REQUIRED ACTION A: Name every file that the homework excerpt mentions by its file name.
REQUIRED ACTION B: Copy the homework excerpt verbatim, everything from "# if a page" down to "sys.stdout.write(line)".

TEXT UNDER STUDY:
_____

This dataset records which areas (Vroots) of www.microsoft.com each user visited in a one-week timeframe in Feburary 1998.

Here, you must preprocess the data on a single node (i.e., not on a cluster of nodes) from the format:

    C,"10001",10001   #Visitor id 10001
    V,1000,1          #Visit by Visitor 10001 to page id 1000
    V,1001,1          #Visit by Visitor 10001 to page id 1001
    V,1002,1          #Visit by Visitor 10001 to page id 1002
    C,"10002",10002   #Visitor id 10001

V
Note: #denotes comments to the format:

    V,1000,1,C, 10001
    V,1001,1,C, 10001
    V,1002,1,C, 10001

Write the python code to accomplish this.

In [1]:
%%writefile msdata_transform.py
# HW 4.2
#
# Read a CSV file that contains page visits by customers
# A customer id record is followed by a number of page id records which are the pages
# the customer visited on the web site
# Transform the data such that the page visits contain the customer ids on the same record
# The result is the elimination of the standalone customer id record and an extended page
# visit record containing the page id and customer id
# The file contains other records which are output unmodified
#
import sys
with open('anonymous-msweb.data','rU') as datafile:
    
    # iterate over the lines in the data file
    for line in datafile.readlines():
        
        # split the line into the CSV fields (tokens)
        tokens = line.strip().split(',')
        
        # if a customer record then retain the customer id
        if tokens[0] == 'C':
            customer_id = tokens[2]
            
        # if a page visit record then transform to append the customer id
        # V,pageid,count,C,cust_id
        elif tokens[0] == 'V':
            sys.stdout.write('{0},{1},{2},{3},{4}\n'.format('V',tokens[1],tokens[2],'C',customer_id))
            
        # otherwise just output the line
        else:
            sys.stdout.write(line)

Writing msdata_transform.py


In [2]:
!python msdata_transform.py >anonymous-msweb-transformed.data

## HW 4.3: 

Find the 5 most frequently visited pages using MrJob from the output of 4.2 (i.e., transfromed log file).

_____

THE DATA:
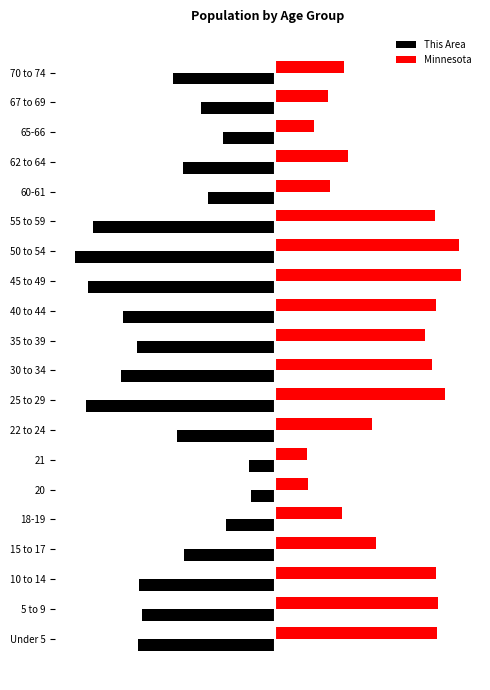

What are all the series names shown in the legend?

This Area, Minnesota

_____

EXPECTED ANSWER A:
msdata_transform.py
anonymous-msweb.data
anonymous-msweb-transformed.data

EXPECTED ANSWER B:
# if a page visit record then transform to append the customer id
        # V,pageid,count,C,cust_id
        elif tokens[0] == 'V':
            sys.stdout.write('{0},{1},{2},{3},{4}\n'.format('V',tokens[1],tokens[2],'C',customer_id))
            
        # otherwise just output the line
        else:
            sys.stdout.write(line)